Size matters! And it’s not always the bigger, the better. Windows look great and provide tons of light, but they can eat into the amount of interior wall space of your shed. Remember, shed wall space is critical for storage.
On the other hand, huge windows or skylights provide massive light and make a shed or workshop much more useful and inviting. They also add value to your shed.
Security and Safety
Safety is always concern number one, and if you live in an urban area where an outdoor structure might be vulnerable to curious individuals in the night, then you’ll want security windows or hopper windows that are too narrow to allow anything or anyone in.

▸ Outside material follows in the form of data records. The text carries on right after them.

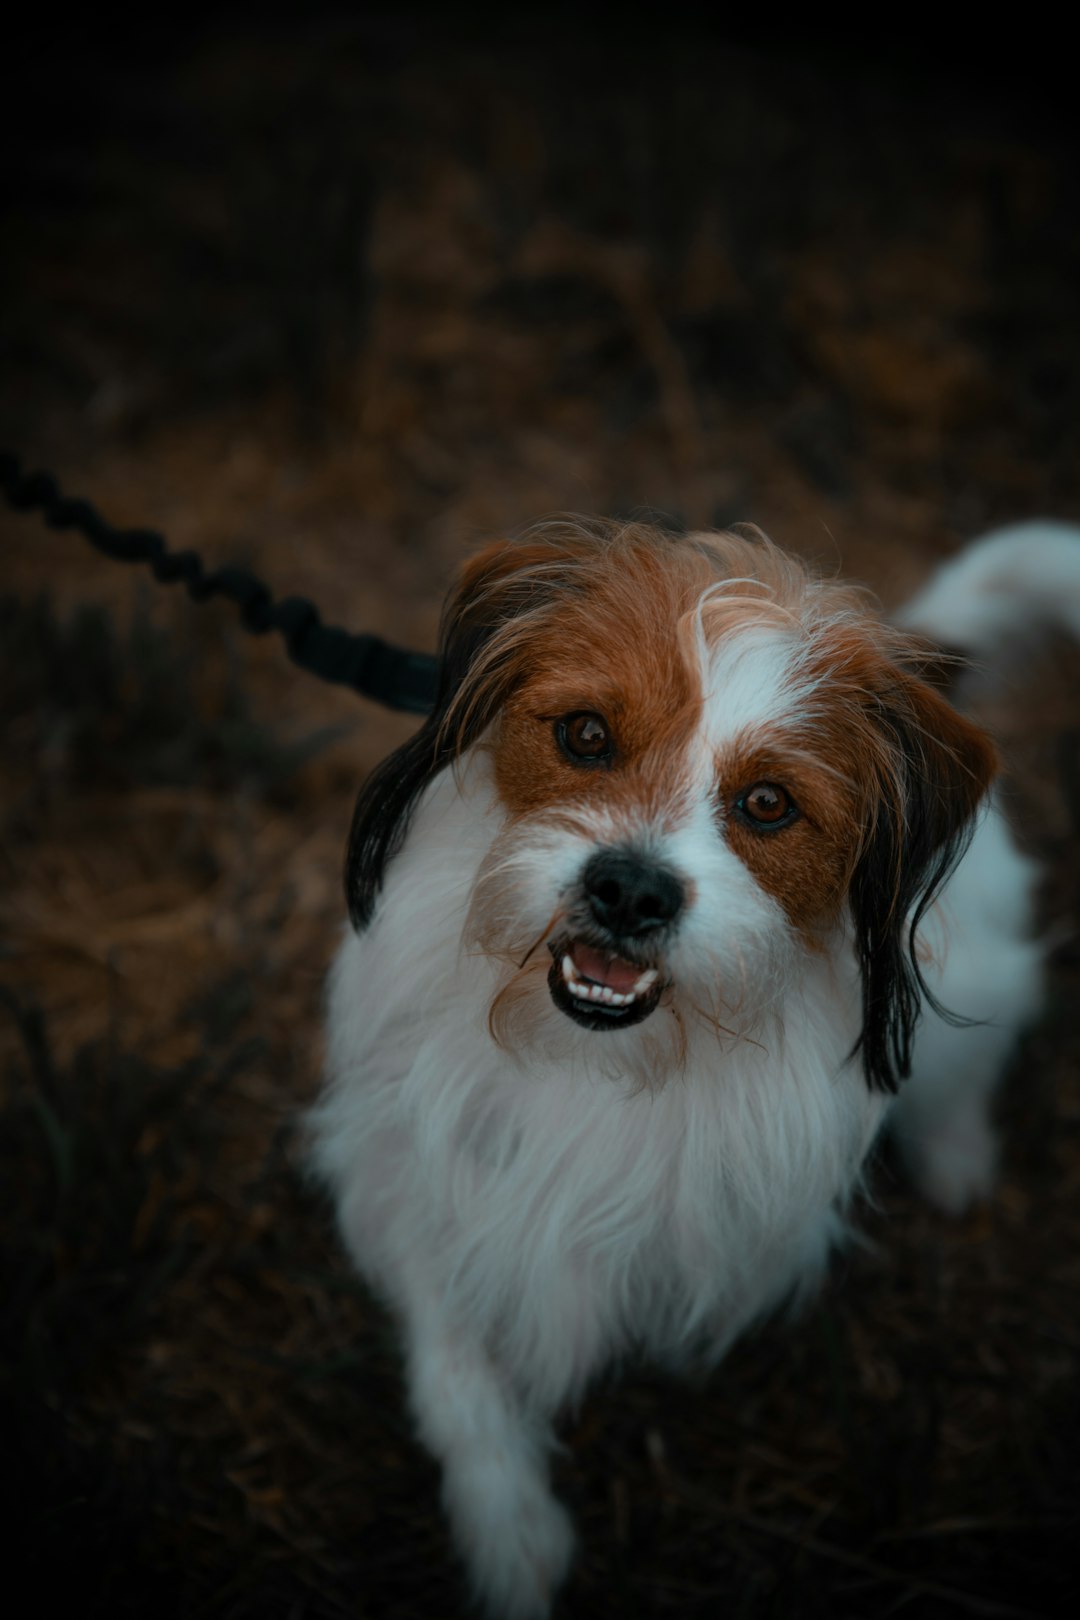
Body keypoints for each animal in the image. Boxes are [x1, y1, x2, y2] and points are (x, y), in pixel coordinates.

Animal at [307, 521, 1075, 1620]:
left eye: (768, 804)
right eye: (586, 736)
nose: (630, 890)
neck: (598, 1053)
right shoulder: (412, 1175)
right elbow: (454, 1367)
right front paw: (510, 1534)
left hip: (964, 983)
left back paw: (958, 1155)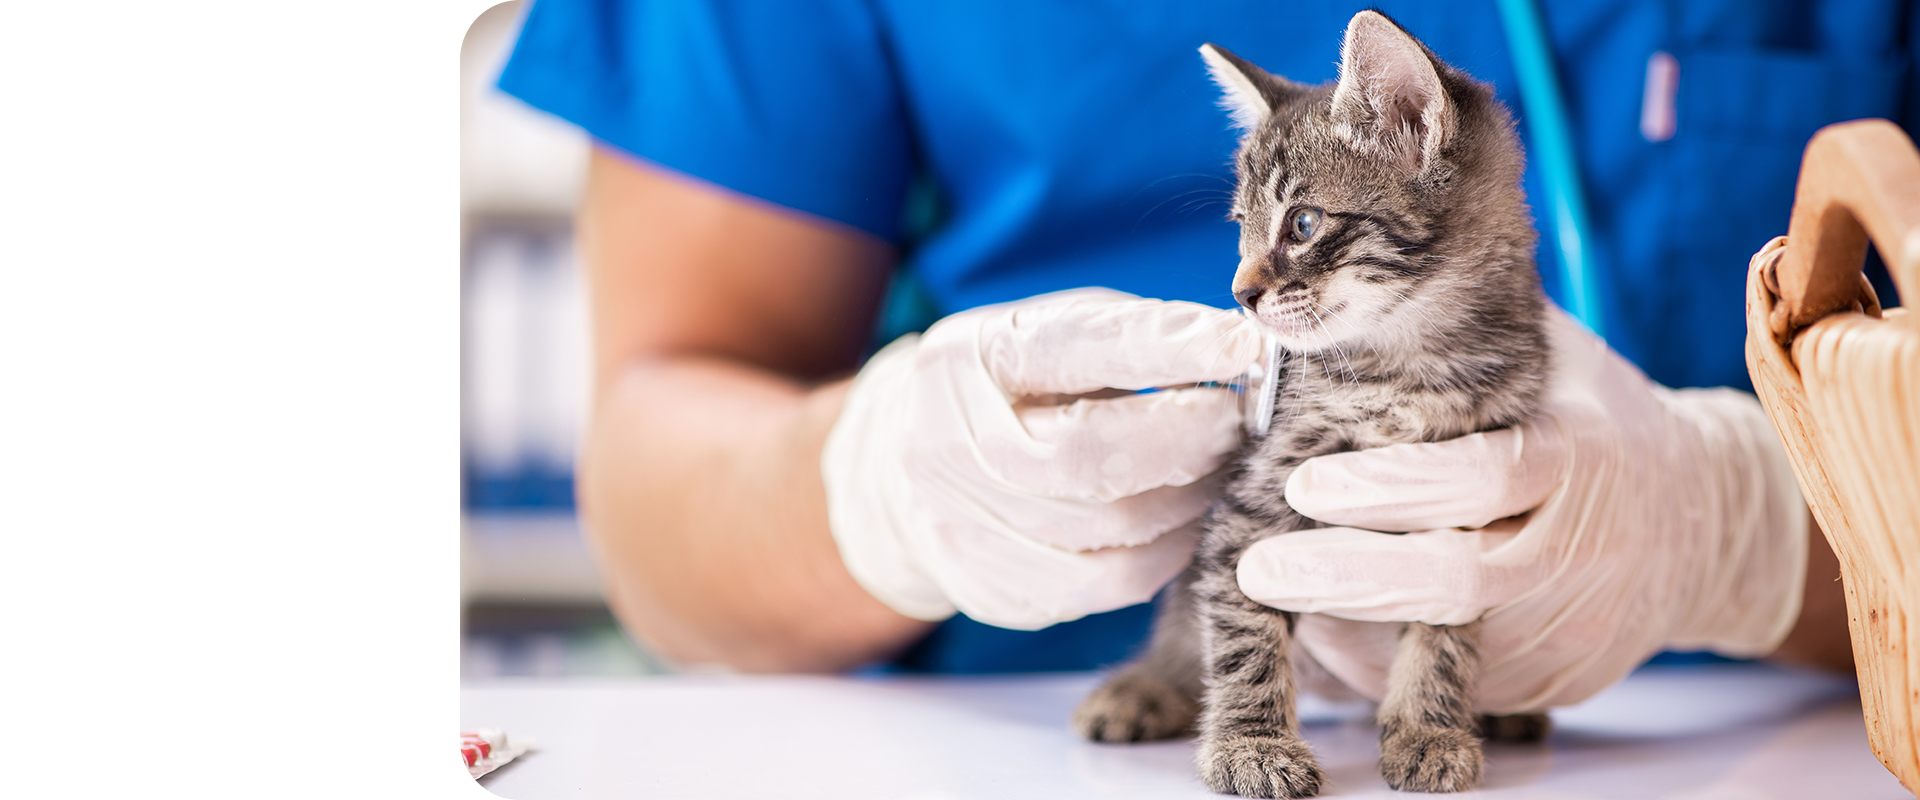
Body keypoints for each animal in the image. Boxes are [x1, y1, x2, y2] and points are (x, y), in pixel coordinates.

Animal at [1075, 12, 1551, 798]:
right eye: (1240, 227)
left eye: (1301, 224)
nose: (1240, 293)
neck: (1409, 365)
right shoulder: (1251, 507)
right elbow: (1242, 635)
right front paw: (1252, 745)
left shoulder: (1468, 512)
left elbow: (1445, 627)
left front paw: (1427, 727)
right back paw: (1144, 687)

The material of your frame will likely come down to cost and your desire to do maintenance. Wood is the most expensive, but it looks the best. It also requires the most maintenance.
For the rest of us, aluminum or vinyl is more realistic and practical. Requiring little maintenance, these windows are durable enough for any type of shed application.
Type of Glazing
Glazing refers to a pane of glass on a window. Double glazing means that there are two panes of glass, one on top of another, separated by argon gas.
Double glazed windows are more expensive, but you get a much more efficient insulator as a result.
Framing a Window in a Shed
Framing shed windows is fairly straightforward. The best way to explain it is that you will have two studs, called jack studs, running up either side of the window from the bottom plate.
These jack studs will hold up a header – usually two 2x6s stood on edge that run from one jack stud to the other. Jack studs will have regular wall studs on either outside edge that run from the bottom to the top plates.
On the bottom of the window, you’ll run a stud horizontally from one jack stud to the other.
Lastly, if your window is wider than 16”, then it will overlap an existing stud. In this case, you will have what is called a cripple stud. These studs are above the header and below the window between the jack studs. They continue the 16” on the center pattern of your shed wall while supporting the window.
Thanks for taking the time to consider these shed window options and ideas I’ve outlined above.
Remember, a shed window isn’t just for the show. It can add value to your shed while acting as natural light and ventilator. Be sure first to consider what you’ll be using your shed for first, and then you’ll be able to narrow down your choices.
Best of luck on your next shed window project and please take the time to send me feedback about your experiences trying different types of shed windows.